Is there a good study that explains how pumped hydro and solar can actually work to make a significant dent in our gas/coal power?
Some more spitballing:
Demand ranges between 400-650GW over a summer day (over 700GW in heat wave). If we look at EIA data for a summer week we see Hydro produces about ~50 GWh at peak, ~21GW at a low point, over a day. And we see fossil sources producing about ~270GW at minimum to ~460GW maximum over a day. Solar producing nothing at night up to 22GW then unfortunately falling away too early to contribute during the peak demand period (see the duck curve).
So the argument for pumped storage here seems to be that we can somehow get that 21GW to 50GWh production up to some meaningful number. Lets assume we can convert every dam in the country into pumped storage (obviously not but let's assume). Now as discussed need to increase the production capacity of hydro a lot. Let's say we can quadruple the generating capacity of every hydro dam in the country and turn them all into pumped storage. 200GW would be meaningful (not a full solution but nearly half way to a solution).

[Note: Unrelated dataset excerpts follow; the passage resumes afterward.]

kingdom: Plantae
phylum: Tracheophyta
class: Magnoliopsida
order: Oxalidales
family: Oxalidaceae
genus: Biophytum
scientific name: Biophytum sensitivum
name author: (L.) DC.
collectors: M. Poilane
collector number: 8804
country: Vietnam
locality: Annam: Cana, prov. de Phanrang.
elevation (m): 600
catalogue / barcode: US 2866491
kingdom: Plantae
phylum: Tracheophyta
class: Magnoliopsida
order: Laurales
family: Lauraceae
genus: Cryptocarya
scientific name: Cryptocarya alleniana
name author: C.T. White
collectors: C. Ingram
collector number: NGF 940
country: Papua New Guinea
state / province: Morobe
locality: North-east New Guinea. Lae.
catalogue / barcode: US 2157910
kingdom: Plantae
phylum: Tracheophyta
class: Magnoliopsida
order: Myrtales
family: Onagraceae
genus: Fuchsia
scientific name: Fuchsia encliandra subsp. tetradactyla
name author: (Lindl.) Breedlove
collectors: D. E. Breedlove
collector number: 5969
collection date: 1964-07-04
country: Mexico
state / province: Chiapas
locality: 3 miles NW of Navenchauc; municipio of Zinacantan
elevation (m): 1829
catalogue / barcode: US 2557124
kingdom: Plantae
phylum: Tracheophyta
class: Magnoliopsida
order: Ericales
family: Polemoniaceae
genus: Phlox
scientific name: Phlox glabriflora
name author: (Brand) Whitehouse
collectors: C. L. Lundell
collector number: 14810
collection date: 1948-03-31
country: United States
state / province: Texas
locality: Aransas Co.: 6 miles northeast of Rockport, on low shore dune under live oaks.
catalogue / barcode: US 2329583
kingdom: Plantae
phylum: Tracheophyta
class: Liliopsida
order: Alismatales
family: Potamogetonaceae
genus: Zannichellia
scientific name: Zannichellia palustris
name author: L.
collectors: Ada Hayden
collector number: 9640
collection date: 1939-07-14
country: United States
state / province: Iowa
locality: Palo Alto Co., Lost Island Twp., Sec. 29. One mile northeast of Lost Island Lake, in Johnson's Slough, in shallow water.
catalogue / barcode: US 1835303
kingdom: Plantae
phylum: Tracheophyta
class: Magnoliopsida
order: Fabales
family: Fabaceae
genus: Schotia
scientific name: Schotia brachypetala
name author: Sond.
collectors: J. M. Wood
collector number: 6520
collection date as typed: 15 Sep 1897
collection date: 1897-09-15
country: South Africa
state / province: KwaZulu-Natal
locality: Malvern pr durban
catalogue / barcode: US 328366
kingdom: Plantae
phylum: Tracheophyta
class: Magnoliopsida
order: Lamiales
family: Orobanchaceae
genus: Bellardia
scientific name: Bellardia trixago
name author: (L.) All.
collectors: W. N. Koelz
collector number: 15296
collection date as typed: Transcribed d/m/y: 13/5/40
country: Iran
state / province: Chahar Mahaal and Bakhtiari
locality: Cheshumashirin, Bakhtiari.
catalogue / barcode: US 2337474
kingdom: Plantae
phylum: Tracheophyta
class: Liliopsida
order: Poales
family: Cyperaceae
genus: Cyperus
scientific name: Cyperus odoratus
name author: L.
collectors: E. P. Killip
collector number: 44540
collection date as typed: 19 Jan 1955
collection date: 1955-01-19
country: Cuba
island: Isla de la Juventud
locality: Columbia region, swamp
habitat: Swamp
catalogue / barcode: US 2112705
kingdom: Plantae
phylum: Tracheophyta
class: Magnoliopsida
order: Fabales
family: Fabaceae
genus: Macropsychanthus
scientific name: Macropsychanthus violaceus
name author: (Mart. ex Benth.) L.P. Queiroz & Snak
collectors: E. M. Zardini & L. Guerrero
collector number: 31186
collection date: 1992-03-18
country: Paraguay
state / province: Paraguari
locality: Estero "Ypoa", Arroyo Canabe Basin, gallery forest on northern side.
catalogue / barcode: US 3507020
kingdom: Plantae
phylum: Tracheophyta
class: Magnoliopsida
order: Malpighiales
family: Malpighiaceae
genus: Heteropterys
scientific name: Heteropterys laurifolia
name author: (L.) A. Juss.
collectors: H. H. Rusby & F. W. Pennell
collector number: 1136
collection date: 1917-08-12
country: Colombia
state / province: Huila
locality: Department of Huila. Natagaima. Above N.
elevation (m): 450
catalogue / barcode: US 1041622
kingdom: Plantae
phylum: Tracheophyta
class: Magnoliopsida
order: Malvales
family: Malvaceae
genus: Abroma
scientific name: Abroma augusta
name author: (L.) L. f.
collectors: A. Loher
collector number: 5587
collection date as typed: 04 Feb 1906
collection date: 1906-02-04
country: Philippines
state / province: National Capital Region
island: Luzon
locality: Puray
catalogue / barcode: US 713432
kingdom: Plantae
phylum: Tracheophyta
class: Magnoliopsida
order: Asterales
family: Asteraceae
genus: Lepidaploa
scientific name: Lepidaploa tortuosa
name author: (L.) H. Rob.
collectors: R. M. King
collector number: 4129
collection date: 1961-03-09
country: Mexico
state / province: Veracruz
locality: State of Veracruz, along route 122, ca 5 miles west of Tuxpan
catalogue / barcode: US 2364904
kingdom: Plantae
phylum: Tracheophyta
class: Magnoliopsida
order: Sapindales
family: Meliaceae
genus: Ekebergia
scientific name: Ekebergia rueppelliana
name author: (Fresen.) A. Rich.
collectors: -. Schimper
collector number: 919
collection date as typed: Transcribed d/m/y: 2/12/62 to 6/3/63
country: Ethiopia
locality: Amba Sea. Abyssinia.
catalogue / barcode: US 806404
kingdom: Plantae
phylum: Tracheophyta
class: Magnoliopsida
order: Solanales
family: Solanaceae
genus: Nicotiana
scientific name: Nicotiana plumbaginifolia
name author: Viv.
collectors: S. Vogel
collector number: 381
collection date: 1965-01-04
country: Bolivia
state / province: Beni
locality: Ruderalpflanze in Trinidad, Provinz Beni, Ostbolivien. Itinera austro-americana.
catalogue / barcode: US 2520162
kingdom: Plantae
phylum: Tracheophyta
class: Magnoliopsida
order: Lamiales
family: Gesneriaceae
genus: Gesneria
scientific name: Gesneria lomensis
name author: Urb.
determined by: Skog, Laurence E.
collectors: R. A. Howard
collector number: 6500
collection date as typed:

How? Sounds incredibly unlikely to me. Especially given not all dams are well suited to pumped storage anyway. You build new tunnels and pumping systems to get the water from downstream lakes back up. You add three more generating halls for every one, probably buried alongside the dam, how much is that going to cost? A lot. How long is it going to take? A lot longer. We need something that we can production line produce at this point.
Now if we wave a wand and somehow do that though, we could produce a maximum 200GW with our hypothetical hydro/storage set up. But we now also need to build however much solar is also necessary to reach our green 200GW target and pump that water back up during the peak solar period so the hydro can run through the non sunny part of the day giving us some 200GW of continuous Solar+Pumped Hydro base generation. That would have to be somewhere in the vicinity of what? I'm spitballing but maybe like 400GW of solar we need to install? How much do we add on for that cost? So we've quadrupled our dam's generating capacity at some incredible expense and built on top about 13x the amount of solar we currently have installed.
And we still have to keep fossil around to generate 70GW at night and 260GW during the day.
I just don't see how we get pumped hydro beyond anything more than a curiosity at this point. (That doesn't mean I think it shouldn't be pursued where it's feasible and the business case stacks up.)
> All those huge dams you see everywhere with their giant lakes you can see from space that did massive destruction to ecosystems across this country?
"dams are big" x6
See e.g. https://www.technologyreview.com/s/611683/the-25-trillion-re...
Batteries by themselves not enough. Need inverters etc... You cannot get to the cost of the car by only adding up the cost of gasoline used over its lifetime.
China's and south Korea and Russia have nuclear build costs in the $2k-2.5K per KW range. They make 70% of the world's nuclear reactors.
Don't just say "can't" without any justification except your sense of certainty.